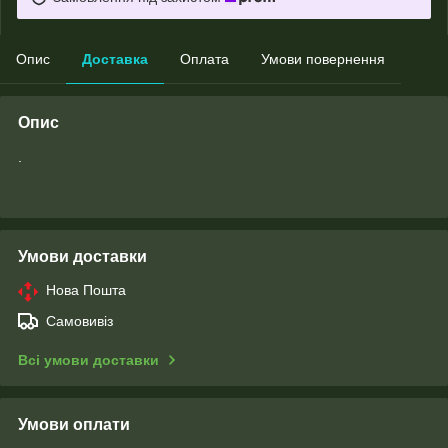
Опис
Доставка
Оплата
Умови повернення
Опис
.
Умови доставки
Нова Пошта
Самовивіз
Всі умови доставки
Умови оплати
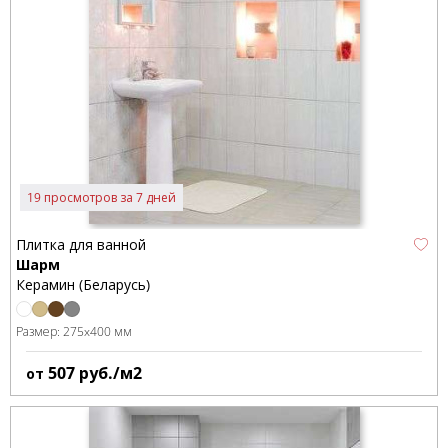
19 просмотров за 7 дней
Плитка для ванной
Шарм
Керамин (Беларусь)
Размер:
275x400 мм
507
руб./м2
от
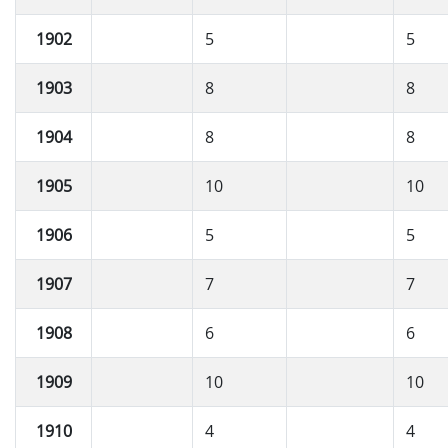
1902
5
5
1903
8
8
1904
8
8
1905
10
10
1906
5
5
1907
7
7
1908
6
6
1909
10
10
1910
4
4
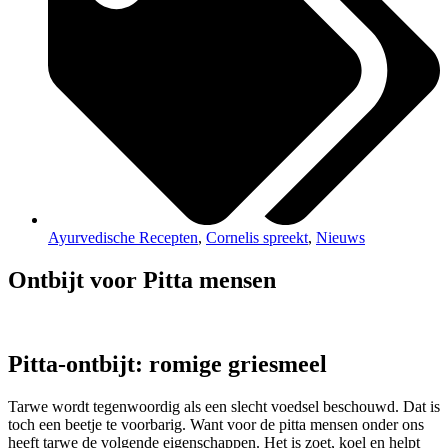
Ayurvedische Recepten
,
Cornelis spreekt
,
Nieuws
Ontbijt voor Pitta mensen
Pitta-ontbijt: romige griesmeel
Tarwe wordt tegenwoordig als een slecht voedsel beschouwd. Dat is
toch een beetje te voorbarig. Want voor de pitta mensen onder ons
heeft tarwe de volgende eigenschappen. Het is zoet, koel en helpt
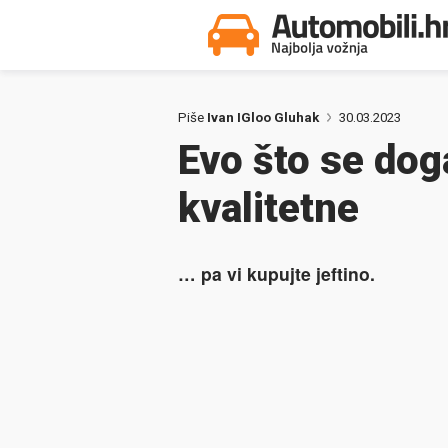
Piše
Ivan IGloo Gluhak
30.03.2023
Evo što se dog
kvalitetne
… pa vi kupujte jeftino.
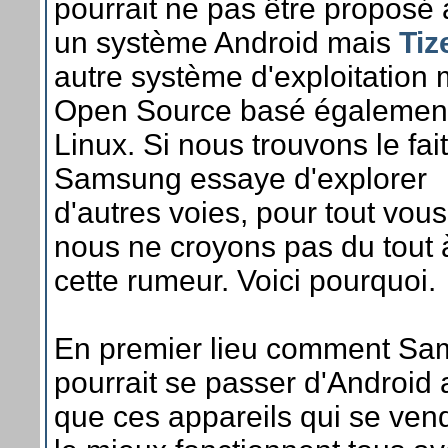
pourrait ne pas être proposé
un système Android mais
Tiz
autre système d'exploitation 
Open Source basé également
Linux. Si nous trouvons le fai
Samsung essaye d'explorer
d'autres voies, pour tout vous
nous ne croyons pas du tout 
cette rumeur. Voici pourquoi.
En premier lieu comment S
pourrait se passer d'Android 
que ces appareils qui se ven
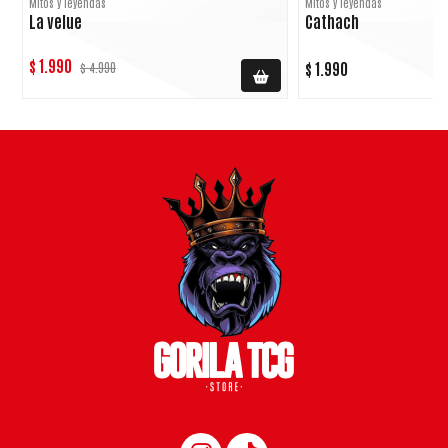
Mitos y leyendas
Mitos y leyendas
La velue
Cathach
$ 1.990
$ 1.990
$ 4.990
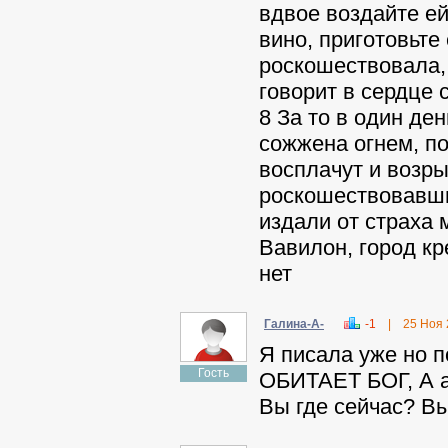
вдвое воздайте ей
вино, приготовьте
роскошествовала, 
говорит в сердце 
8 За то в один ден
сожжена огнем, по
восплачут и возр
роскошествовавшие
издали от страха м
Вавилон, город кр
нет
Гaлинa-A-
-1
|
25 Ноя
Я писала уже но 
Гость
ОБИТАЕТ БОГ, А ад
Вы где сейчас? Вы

[What to work on] Return the entries exactly as given. Do not include pictures.

[Answer to the problem]
Опис
Доставка
Оплата
Умови повернення
Опис
.
Умови доставки
Нова Пошта
Самовивіз
Всі умови доставки
Умови оплати
19 просмотров за 7 дней
Плитка для ванной
Шарм
Керамин (Беларусь)
Размер:
275x400 мм
507
руб./м2
от
1902
5
5
1903
8
8
1904
8
8
1905
10
10
1906
5
5
1907
7
7
1908
6
6
1909
10
10
1910
4
4
Ayurvedische Recepten
,
Cornelis spreekt
,
Nieuws
Ontbijt voor Pitta mensen
Pitta-ontbijt: romige griesmeel
Tarwe wordt tegenwoordig als een slecht voedsel beschouwd. Dat is
toch een beetje te voorbarig. Want voor de pitta mensen onder ons
heeft tarwe de volgende eigenschappen. Het is zoet, koel en helpt
Piše
Ivan IGloo Gluhak
30.03.2023
Evo što se dog
kvalitetne
… pa vi kupujte jeftino.
pourrait ne pas être proposé
un système Android mais
Tiz
autre système d'exploitation 
Open Source basé également
Linux. Si nous trouvons le fai
Samsung essaye d'explorer
d'autres voies, pour tout vous
nous ne croyons pas du tout 
cette rumeur. Voici pourquoi.
En premier lieu comment S
pourrait se passer d'Android 
que ces appareils qui se ven
Mitos y leyendas
Mitos y leyendas
La velue
Cathach
$ 1.990
$ 1.990
$ 4.990
вдвое воздайте ей
вино, приготовьте
роскошествовала, 
говорит в сердце 
8 За то в один ден
сожжена огнем, по
восплачут и возр
роскошествовавшие
издали от страха м
Вавилон, город кр
нет
Гaлинa-A-
-1
|
25 Ноя
Я писала уже но 
Гость
ОБИТАЕТ БОГ, А ад
Вы где сейчас? Вы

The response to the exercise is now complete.